Region and label listings
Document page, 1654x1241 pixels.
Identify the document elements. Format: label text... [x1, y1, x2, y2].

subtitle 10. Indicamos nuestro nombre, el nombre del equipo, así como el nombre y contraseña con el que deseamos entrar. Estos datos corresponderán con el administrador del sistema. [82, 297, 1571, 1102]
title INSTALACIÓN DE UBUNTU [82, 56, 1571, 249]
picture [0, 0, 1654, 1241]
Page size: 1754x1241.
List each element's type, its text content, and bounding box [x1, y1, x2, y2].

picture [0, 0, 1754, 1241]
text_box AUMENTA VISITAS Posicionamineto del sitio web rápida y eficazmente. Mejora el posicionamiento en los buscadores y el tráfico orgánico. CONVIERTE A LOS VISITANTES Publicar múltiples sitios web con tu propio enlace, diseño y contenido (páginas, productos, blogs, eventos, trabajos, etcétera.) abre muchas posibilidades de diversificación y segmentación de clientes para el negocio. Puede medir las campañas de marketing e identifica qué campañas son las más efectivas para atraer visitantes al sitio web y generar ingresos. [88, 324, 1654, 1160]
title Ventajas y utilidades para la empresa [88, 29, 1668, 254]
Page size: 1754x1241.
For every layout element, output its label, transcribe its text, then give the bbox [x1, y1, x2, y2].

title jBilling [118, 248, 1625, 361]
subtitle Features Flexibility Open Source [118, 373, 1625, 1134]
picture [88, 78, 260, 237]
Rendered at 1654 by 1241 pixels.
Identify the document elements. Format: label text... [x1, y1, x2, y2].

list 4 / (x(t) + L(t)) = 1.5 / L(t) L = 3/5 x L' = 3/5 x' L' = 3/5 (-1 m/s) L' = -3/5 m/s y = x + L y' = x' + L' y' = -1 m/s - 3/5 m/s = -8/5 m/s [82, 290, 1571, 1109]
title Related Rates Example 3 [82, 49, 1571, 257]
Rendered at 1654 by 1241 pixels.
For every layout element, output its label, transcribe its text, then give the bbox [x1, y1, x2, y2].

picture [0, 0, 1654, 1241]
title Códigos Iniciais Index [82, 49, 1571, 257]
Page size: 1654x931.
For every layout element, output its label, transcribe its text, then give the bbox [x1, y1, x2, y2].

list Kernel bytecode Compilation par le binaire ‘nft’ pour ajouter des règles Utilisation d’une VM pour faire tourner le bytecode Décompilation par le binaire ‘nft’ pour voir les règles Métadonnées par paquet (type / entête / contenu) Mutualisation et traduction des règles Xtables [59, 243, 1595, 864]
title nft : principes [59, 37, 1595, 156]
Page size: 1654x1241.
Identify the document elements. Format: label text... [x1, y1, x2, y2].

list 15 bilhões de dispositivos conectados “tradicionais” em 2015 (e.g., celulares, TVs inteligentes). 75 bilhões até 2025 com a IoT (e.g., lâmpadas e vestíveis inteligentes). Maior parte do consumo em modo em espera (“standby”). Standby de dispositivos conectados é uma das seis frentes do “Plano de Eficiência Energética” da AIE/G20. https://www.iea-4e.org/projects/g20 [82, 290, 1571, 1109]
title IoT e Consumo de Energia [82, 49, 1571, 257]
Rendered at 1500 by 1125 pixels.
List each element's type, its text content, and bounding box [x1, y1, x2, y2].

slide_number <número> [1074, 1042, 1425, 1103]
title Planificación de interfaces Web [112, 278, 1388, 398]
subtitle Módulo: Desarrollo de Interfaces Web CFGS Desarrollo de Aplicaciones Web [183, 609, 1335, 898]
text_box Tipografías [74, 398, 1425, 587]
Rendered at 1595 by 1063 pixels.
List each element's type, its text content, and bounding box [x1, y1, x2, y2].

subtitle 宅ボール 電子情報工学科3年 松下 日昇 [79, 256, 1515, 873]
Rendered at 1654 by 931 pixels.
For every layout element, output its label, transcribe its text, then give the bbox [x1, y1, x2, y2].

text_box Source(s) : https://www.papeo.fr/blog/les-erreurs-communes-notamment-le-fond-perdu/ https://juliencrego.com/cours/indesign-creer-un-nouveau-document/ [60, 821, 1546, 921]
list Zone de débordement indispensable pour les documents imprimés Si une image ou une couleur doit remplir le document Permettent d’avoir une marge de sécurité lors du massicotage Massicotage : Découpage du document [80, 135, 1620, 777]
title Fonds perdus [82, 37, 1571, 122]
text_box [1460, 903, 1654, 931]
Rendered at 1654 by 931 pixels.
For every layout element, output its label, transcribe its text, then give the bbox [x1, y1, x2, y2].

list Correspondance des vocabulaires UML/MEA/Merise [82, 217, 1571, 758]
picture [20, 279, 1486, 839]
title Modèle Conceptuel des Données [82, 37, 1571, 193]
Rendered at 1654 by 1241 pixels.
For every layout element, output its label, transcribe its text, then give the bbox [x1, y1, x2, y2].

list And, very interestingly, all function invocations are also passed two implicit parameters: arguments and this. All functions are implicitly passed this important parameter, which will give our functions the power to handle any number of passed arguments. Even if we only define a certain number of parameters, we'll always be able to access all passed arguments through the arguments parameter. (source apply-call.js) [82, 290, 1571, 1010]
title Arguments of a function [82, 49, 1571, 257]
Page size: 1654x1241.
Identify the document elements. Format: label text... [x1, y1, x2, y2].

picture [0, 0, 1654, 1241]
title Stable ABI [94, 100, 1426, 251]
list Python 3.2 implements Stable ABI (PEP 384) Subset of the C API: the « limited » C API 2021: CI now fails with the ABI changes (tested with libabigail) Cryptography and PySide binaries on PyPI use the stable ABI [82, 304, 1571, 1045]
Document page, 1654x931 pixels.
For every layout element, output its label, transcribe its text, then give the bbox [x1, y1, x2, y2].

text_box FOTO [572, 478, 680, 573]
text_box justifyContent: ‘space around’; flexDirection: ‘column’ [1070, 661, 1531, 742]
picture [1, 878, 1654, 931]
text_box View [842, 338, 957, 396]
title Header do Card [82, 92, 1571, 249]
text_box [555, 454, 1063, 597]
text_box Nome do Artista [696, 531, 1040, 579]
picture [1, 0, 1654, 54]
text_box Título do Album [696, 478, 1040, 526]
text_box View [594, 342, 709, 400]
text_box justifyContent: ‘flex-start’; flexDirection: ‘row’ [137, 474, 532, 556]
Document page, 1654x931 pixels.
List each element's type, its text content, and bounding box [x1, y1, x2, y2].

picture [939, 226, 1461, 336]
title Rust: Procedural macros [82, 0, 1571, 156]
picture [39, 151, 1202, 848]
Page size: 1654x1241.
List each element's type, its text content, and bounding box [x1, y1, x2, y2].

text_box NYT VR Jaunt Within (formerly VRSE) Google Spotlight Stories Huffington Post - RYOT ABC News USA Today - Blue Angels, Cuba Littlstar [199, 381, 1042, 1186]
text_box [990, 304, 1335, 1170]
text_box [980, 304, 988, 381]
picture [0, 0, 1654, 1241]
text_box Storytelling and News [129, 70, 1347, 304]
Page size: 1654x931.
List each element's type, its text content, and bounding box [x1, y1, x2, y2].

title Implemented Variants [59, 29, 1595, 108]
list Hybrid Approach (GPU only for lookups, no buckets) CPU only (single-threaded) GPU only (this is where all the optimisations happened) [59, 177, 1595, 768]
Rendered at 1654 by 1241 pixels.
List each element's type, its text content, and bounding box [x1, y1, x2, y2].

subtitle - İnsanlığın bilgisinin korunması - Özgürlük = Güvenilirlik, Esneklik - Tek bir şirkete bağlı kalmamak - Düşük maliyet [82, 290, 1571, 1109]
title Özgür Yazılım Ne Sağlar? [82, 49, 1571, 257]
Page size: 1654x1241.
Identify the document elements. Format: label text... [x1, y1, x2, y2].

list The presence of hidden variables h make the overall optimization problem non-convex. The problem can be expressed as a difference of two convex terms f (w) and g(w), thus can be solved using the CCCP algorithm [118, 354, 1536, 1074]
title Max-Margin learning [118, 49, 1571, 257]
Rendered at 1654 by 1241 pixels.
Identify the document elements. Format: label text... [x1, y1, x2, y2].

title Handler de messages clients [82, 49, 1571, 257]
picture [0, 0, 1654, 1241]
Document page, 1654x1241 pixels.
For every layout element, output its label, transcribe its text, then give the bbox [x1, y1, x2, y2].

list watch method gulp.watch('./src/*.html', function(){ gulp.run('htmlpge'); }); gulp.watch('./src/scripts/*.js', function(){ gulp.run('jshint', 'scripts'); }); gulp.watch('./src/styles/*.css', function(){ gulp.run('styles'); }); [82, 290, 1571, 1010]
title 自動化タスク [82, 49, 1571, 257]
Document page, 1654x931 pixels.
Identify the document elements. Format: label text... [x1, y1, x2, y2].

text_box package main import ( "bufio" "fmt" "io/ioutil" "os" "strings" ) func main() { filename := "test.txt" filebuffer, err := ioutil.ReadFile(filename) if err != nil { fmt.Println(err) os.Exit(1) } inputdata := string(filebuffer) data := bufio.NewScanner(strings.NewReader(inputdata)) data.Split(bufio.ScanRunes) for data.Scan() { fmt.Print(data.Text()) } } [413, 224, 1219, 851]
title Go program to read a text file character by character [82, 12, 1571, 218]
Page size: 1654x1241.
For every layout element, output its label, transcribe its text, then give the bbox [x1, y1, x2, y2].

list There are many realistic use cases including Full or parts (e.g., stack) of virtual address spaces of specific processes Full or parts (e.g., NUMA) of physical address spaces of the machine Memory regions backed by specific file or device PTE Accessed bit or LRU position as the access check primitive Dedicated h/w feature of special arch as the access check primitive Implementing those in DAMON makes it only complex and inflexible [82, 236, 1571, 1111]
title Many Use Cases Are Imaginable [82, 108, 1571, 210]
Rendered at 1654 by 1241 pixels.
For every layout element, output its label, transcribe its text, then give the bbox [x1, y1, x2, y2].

Your instructions: Can you copy the data from its first line up to and including the line that contains "title Ventajas y", reproducing each line without any change?

Result:
Document page, 1654x1241 pixels.
Identify the document elements. Format: label text... [x1, y1, x2, y2].

subtitle 10. Indicamos nuestro nombre, el nombre del equipo, así como el nombre y contraseña con el que deseamos entrar. Estos datos corresponderán con el administrador del sistema. [82, 297, 1571, 1102]
title INSTALACIÓN DE UBUNTU [82, 56, 1571, 249]
picture [0, 0, 1654, 1241]
Page size: 1754x1241.
List each element's type, its text content, and bounding box [x1, y1, x2, y2].

picture [0, 0, 1754, 1241]
text_box AUMENTA VISITAS Posicionamineto del sitio web rápida y eficazmente. Mejora el posicionamiento en los buscadores y el tráfico orgánico. CONVIERTE A LOS VISITANTES Publicar múltiples sitios web con tu propio enlace, diseño y contenido (páginas, productos, blogs, eventos, trabajos, etcétera.) abre muchas posibilidades de diversificación y segmentación de clientes para el negocio. Puede medir las campañas de marketing e identifica qué campañas son las más efectivas para atraer visitantes al sitio web y generar ingresos. [88, 324, 1654, 1160]
title Ventajas y utilidades para la empresa [88, 29, 1668, 254]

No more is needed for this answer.